What to Expect
Consider before submitting an application:
This position is expected to start around January 2026 and continue through the Winter/Spring term (ending approximately May 2026) or continuing into Summer 2026 if available and there is an opportunity to do so. We ask for a minimum of 12 weeks, full-time and on-site, for most internships. Our internship program is for students who are actively enrolled in an academic program. Recent graduates seeking employment after graduation and not returning to school should apply for full-time positions, not internships.

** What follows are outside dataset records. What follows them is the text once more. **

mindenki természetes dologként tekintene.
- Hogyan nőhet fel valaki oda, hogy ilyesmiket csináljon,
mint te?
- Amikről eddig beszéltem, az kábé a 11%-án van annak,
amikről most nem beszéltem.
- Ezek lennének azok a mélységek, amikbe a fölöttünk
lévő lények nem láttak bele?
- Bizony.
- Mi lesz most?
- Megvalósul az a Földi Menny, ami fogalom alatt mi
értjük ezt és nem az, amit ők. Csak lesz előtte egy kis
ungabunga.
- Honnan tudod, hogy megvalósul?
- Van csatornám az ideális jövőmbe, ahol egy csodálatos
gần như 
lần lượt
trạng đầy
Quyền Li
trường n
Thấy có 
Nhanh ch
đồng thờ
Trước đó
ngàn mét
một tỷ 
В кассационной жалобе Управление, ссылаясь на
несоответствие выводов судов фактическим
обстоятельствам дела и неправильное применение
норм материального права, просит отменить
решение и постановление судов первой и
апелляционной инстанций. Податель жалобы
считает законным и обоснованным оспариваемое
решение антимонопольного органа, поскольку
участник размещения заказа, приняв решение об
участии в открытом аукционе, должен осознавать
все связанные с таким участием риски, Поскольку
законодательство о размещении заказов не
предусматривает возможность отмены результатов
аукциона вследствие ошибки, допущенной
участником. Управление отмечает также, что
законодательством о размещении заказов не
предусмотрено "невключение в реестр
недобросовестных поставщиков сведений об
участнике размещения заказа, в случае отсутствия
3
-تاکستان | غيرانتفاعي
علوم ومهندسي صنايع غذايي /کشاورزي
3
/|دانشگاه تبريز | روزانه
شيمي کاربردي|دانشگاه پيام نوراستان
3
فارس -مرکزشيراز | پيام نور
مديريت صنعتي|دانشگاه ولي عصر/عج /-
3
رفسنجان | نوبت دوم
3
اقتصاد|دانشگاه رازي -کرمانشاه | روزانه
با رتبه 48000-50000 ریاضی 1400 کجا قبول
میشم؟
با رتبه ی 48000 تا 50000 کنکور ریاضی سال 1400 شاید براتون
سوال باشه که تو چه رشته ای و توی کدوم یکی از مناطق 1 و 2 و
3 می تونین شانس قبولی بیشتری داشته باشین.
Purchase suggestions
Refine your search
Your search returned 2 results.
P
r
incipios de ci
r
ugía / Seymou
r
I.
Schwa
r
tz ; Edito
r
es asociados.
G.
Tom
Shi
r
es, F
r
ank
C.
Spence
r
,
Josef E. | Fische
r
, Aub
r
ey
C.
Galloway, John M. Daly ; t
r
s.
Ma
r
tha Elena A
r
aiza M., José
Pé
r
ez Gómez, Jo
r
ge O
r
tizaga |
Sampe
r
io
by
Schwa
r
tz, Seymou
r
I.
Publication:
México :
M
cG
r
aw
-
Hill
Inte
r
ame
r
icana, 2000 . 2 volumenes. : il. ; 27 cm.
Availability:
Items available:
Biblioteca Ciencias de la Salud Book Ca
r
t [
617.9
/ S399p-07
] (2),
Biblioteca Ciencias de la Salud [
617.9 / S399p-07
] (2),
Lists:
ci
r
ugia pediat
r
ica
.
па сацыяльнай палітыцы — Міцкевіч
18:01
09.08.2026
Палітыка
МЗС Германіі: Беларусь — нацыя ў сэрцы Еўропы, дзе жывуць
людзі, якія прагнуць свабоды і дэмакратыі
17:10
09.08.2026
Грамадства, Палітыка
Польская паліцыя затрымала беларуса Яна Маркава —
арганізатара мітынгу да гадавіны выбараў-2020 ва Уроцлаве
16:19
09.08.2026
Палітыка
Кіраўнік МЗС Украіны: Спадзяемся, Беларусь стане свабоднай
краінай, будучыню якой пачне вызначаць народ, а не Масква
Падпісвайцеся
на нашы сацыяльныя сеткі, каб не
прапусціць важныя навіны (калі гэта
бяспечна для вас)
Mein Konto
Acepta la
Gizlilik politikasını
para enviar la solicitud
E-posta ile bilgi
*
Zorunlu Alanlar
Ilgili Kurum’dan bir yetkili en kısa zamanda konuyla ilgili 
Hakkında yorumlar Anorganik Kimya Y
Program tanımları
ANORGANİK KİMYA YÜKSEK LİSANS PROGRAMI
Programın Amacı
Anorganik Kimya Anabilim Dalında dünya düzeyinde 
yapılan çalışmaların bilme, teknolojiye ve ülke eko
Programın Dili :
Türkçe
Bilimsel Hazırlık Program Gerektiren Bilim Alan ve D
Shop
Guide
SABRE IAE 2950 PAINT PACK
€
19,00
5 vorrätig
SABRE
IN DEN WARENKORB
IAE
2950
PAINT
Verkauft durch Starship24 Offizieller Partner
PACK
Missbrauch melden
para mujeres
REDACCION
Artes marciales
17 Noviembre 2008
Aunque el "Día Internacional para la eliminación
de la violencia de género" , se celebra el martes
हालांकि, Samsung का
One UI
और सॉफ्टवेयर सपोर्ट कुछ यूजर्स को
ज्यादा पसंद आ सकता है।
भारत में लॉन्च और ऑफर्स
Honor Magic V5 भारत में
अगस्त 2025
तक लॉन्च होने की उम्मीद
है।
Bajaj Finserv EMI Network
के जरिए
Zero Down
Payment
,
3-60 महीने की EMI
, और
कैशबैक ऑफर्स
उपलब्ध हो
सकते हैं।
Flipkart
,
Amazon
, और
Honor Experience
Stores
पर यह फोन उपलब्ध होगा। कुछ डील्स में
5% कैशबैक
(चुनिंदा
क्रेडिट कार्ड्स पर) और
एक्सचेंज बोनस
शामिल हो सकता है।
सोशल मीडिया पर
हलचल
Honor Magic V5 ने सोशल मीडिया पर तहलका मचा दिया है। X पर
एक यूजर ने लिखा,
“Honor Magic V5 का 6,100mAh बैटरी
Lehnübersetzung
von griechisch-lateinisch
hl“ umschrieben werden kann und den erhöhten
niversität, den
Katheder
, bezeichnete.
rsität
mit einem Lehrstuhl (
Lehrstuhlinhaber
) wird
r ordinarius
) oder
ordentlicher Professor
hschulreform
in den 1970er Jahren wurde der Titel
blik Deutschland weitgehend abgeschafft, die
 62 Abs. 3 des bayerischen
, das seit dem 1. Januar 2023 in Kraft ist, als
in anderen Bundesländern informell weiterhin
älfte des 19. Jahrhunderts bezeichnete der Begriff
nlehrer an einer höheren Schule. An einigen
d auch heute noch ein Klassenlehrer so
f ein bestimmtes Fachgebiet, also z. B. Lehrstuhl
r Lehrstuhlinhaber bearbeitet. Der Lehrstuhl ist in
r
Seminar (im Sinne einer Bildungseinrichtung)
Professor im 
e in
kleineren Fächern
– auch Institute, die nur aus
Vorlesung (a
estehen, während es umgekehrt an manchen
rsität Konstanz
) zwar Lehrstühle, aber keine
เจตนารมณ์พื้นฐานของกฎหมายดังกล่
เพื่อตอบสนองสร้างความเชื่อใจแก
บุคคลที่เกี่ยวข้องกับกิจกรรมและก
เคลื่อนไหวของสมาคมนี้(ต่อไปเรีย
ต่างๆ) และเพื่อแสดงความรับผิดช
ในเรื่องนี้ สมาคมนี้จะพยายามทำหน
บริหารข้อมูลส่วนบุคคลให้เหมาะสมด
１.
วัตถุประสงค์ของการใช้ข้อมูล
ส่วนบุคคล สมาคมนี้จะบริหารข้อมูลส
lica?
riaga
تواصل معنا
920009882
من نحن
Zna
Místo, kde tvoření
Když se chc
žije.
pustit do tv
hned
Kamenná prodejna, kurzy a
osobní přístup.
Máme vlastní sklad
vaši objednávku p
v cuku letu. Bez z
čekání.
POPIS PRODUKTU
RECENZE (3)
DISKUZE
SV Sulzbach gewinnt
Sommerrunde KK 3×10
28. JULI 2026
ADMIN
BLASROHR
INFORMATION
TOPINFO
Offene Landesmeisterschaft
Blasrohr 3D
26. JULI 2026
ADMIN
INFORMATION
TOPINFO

International Students: If your work authorization is through CPT, please consult your school on your ability to work 40 hours per week before applying. You must be able to work 40 hours per week on-site. Many students will be limited to part-time during the academic year.
What You’ll Do
- Work with ML team and various other data scientists to create highly scalable API services that's based on ML and statistic models
- Influence API design and implementation for model inference services, ensuring scalable, reliable, and efficient integration of machine learning models into production systems
- Find new ways to improve in-house batch processing framework and workflow orchestration
- Work closely with other teams from across the organization and help them get end-to-end deployment on existing infra and to serve their model for real-time business use-cases
- Learn and execute on best practices in ML modeling, handling, and usage in an enterprise setting
What You’ll Bring
- Currently pursuing a degree in Computer Science, Engineering or a related field of study and graduating in 2026
- Able to work on site in Fremont, CA
- Prior academic training in Software Engineering with a focus on building and scaling batch and real-time infra
- Strong knowledge of Python, Airflow and SQL and comfort with data wrangling
- You have done production level model deployments and push a docker image to a API to serve ML models
- Transformer/VLM/LLM, CNNs, residual networks, GAN, clustering, sequence models) and frameworks/libraries (e.g., Tensorflow, PyTorch, Scikit-learn, Jax)
- Excellent experience in deployment of machine learning models in production environments, particularly in nlp/video/media-focused applications.